I’ve stopped by several building sites and consistently notice the bamboo scaffolding, the random sapling trees used for floor shoring and concrete form tolerances that are, shall we say, quite generous.
The photos give a visual sense to my descriptions. We came across a fascinating enterprise as we exited a train. Over a million lunches get delivered each day from wives at home to their husbands working in Mumbai with a delivery error rate of one wrong delivery for every one million correct deliveries.
Think about what that means. One million wives make a hot lunch in the late morning all around the outskirts of Mumbai. Then a loose knit group of couriers pick up these lunches, carrying many at a time, hop on overloaded trains and buses and deliver the hot lunch each wife made to where her husband is working.

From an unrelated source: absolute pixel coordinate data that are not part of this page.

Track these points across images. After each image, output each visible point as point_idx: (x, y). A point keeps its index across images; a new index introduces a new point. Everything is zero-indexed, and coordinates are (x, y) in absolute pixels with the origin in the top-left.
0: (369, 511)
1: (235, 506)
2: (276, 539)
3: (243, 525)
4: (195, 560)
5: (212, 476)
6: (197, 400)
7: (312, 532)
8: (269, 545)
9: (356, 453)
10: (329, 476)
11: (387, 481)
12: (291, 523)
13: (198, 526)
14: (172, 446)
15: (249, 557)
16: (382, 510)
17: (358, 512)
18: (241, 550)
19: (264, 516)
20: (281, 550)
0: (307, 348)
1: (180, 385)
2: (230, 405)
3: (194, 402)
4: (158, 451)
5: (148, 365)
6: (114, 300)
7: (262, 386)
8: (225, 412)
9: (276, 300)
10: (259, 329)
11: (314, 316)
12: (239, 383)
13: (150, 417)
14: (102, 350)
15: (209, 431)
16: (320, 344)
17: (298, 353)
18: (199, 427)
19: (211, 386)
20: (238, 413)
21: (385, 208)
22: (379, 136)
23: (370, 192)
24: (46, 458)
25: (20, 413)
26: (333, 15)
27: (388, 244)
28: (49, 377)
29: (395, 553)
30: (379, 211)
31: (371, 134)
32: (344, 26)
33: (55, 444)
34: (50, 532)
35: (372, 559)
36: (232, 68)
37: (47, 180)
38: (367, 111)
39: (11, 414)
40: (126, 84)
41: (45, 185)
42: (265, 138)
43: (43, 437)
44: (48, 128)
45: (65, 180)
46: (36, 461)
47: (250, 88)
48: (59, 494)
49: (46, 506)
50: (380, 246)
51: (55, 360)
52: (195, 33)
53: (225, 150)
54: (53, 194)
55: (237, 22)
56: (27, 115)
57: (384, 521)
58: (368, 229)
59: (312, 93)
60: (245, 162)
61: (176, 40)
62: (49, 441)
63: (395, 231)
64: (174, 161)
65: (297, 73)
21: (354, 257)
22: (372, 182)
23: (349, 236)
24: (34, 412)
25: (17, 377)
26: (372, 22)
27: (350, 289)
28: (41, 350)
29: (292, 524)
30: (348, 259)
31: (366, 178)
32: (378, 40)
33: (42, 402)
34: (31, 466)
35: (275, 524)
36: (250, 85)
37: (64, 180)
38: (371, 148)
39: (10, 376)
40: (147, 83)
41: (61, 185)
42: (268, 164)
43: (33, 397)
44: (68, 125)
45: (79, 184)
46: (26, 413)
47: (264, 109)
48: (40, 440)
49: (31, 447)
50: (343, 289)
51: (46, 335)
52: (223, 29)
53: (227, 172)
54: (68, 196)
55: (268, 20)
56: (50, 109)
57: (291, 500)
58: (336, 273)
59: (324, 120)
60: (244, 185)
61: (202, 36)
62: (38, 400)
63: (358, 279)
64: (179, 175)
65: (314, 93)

The couriers use a code system on top of the lunch pails. The photos below show some examples of the lunch pails, carriers and delivery code. Think about that level of quality…one million correct procedures for every fault. Now think about the construction project you are working on right now. Are there many errors on the project?
I’d say the average sized commercial building project has hundreds or thousands of errors. All the items that end up on a punch list, of course, but also many items that get covered up and aren’t quite right but nobody sees. If you’re honest and paying attention, I think you’ll agree that we have too many errors and failures on construction projects.
How do we improve? It’s complicated. Every stakeholder in the game has some responsibility. There is some “Do more and try harder” but there are also systematic changes that need to happen. What do you think needs to happen on your project?
By the way, I’ll be writing about this regularly because it’s a big item for which Construction Supervisors take most of the heat. Hopefully we can get some good discussions going about the theories and realities.